A bad data model doesn’t announce itself. It hides behind slow dashboards, conflicting numbers, confused analysts, and AI agents that generate wrong SQL. By the time someone identifies the model as the root cause, the team has already built dozens of reports on top of it.
Here are seven modeling mistakes that create downstream pain — and how to avoid each one.
Mistake 1: No Defined Grain
The grain declares what one row in a fact table represents. “One row per order line item.” “One row per daily user session.” “One row per monthly account balance.”
Without a declared grain, aggregation produces wrong numbers. If some rows represent individual transactions and others represent daily summaries, a SUM query double-counts or under-counts depending on the mix.
Fix: Before designing any fact table, write down the grain in one sentence. Share it with your team. If you can’t state the grain clearly, the table isn’t ready for production.
Mistake 2: Cryptic Naming
Columns named c1, dt, amt, flg, and cat_cd save keystrokes during development but cost hours during analysis. Every analyst who encounters these names must either read the ETL code, ask the engineer, or guess.
AI agents have the same problem. An agent asked to calculate “total revenue” can’t identify the right column if it’s called amt3 instead of revenue_usd.
Fix: Use descriptive, business-friendly names. customer_name, order_date, revenue_usd, is_active, product_category. Include units where ambiguous (weight_kg, duration_minutes). Use snake_case consistently.
Mistake 3: Skipping the Conceptual Model

Going straight from a stakeholder request to CREATE TABLE skips the alignment step. Engineers build what they understand from the request. Stakeholders assumed something different. The gap surfaces weeks or months later when reports don’t match expectations.
Fix: For every new business domain, create a conceptual model first.
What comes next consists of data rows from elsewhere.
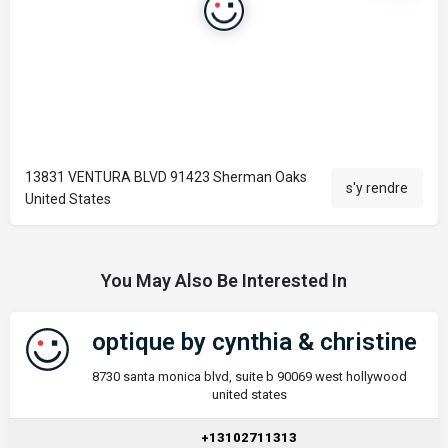
13831 VENTURA BLVD 91423 Sherman Oaks
s'y rendre
United States
You May Also Be Interested In
optique by cynthia & christine
8730 santa monica blvd, suite b 90069 west hollywood
united states
+13102711313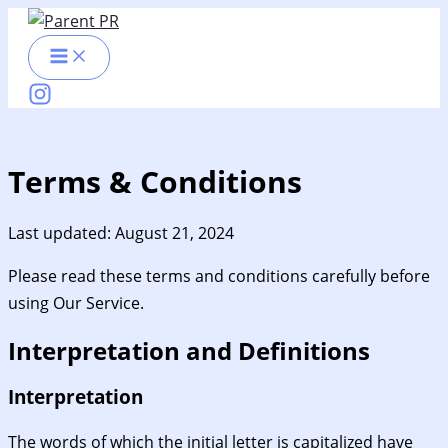
Skip
to
content
Terms & Conditions
Last updated: August 21, 2024
Please read these terms and conditions carefully before
using Our Service.
Interpretation and Definitions
Interpretation
The words of which the initial letter is capitalized have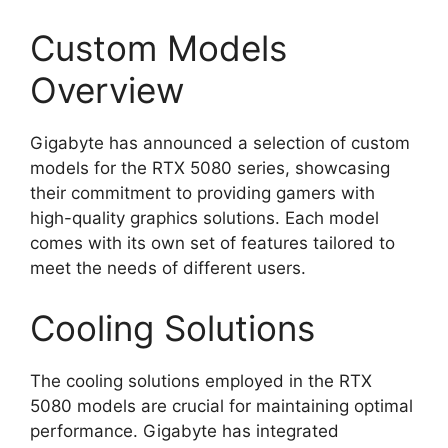
Custom Models
Overview
Gigabyte has announced a selection of custom
models for the RTX 5080 series, showcasing
their commitment to providing gamers with
high-quality graphics solutions. Each model
comes with its own set of features tailored to
meet the needs of different users.
Cooling Solutions
The cooling solutions employed in the RTX
5080 models are crucial for maintaining optimal
performance. Gigabyte has integrated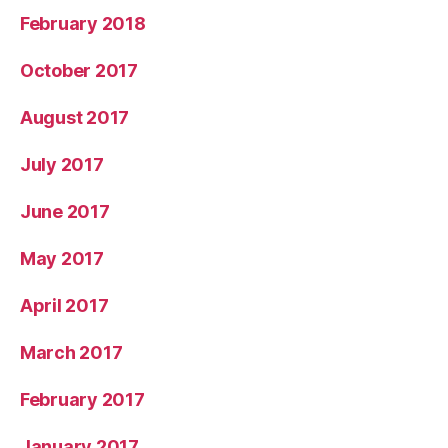
February 2018
October 2017
August 2017
July 2017
June 2017
May 2017
April 2017
March 2017
February 2017
January 2017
List the entities, name the relationships, and get business stakeholder sign-off before writing any SQL.
Mistake 4: Over-Normalizing for Analytics
Third Normal Form (3NF) is correct for transactional systems where writes are frequent and consistency matters. Applied to an analytics workload, it creates queries with 10-15 joins that run slowly and break easily.
Fix: Separate your transactional model from your analytical model. Keep the OLTP system in 3NF. Build a denormalized star schema (or a set of wide views) for analytics. Different workloads deserve different models.
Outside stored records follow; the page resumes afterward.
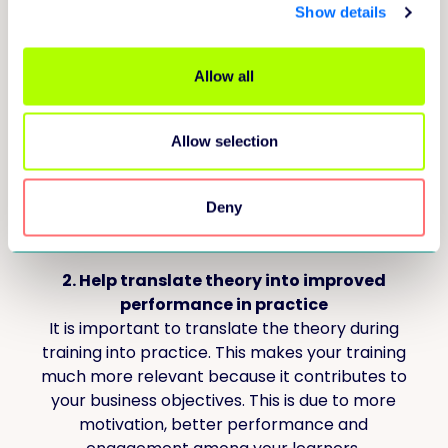
discussed?
Show details
1. Really understand what your learner
Allow all
needs
In this e-book, we explore the theory that
many learning problems will be solved by AI in
Allow selection
the future. So what remains, and where the
training provider comes in, are the hard-to-
solve problems that require a deep
Deny
understanding of the learner.
2. Help translate theory into improved
performance in practice
It is important to translate the theory during
training into practice. This makes your training
much more relevant because it contributes to
your business objectives. This is due to more
motivation, better performance and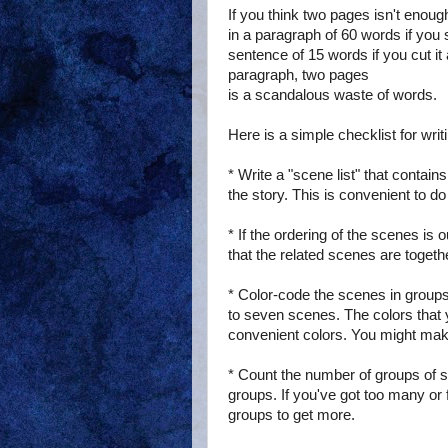
If you think two pages isn't eno
in a paragraph of 60 words if you 
sentence of 15 words if you cut it
paragraph, two pages
is a scandalous waste of words.
Here is a simple checklist for wri
* Write a "scene list" that contai
the story. This is convenient to d
* If the ordering of the scenes is 
that the related scenes are togeth
* Color-code the scenes in groups
to seven scenes. The colors that
convenient colors. You might make
* Count the number of groups of s
groups. If you've got too many or 
groups to get more.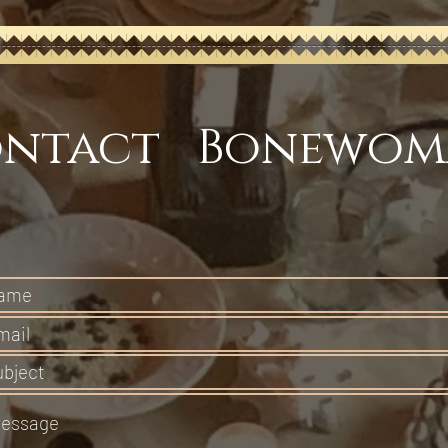
ntact Bonewom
Mistake 5: Under-Documenting
A data model without documentation is a puzzle that only its creator can solve. And even they forget the details after a few months.
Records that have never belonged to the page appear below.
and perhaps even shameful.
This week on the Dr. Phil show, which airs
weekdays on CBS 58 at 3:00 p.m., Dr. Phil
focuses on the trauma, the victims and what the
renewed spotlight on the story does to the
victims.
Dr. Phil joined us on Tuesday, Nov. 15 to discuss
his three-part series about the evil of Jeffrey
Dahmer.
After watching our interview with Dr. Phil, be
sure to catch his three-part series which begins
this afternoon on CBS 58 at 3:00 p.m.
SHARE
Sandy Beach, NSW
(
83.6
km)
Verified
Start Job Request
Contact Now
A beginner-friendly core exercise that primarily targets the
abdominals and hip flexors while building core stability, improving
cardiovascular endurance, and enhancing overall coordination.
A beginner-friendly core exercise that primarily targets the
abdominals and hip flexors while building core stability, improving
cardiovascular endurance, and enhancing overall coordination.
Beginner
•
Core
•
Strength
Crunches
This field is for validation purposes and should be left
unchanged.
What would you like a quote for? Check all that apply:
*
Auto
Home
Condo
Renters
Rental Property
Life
Without documentation, every new team member reverse-engineers the model from scratch. Every AI agent generates SQL based on guesses. Every analyst interprets column meanings differently, leading to metric discrepancies that take weeks to reconcile.
Fix: Document at three levels:
- Column level: What does each column mean? Where does it come from?
- Table level: What grain does this table use? Who maintains it?
- Model level: How do tables connect? What business process does this model represent?
Platforms like Dremio make this practical with built-in Wikis for every dataset and Labels for classification (PII, Certified, Raw, Deprecated). The documentation lives next to the data, not in a separate spreadsheet that goes stale.
Mistake 6: One Model for Every Workload

A model designed for a transactional application doesn’t serve analytics well. A model designed for analytics doesn’t serve a machine learning feature store well. Trying to make one model serve every use case leads to compromises that serve no use case well.
Fix: Build purpose-specific models layered on top of shared source data. The Medallion Architecture does this naturally:
- Bronze: Raw data from sources (shared foundation)
- Silver: Business logic layer (shared across analytics and ML)
- Gold: Purpose-built views (one for dashboards, one for ML features, one for AI agents)
Each Gold view is tailored to its consumer without duplicating the transformation logic in Silver.
Mistake 7: Ignoring Governance
Data models don’t exist in a vacuum. They contain PII, financial data, health records, and other sensitive information. Ignoring governance creates compliance risk and erodes trust.
Common governance gaps:
- No access controls (everyone sees everything)
- No classification (no one knows which columns contain PII)
- No ownership (no one knows who to ask about table X)
- No lineage (no one knows where the data came from)
Fix: Integrate governance from day one:
- Tag columns by sensitivity (PII, financial, public)
- Assign ownership per table or domain
- Apply row and column-level access policies
- Document data lineage from source to consumption
In Dremio, Fine-Grained Access Control enforces row and column-level policies, Labels classify datasets, and the Open Catalog tracks lineage. Governance is part of the platform, not an afterthought.
What to Do Next

Pick one of these seven mistakes. Check whether your current data model has it. Fix it. Then move to the next one. Data modeling is iterative — no team gets it perfect on the first pass. The goal is not perfection but continuous improvement: clearer names, better documentation, tighter governance, and models that match what your consumers actually need.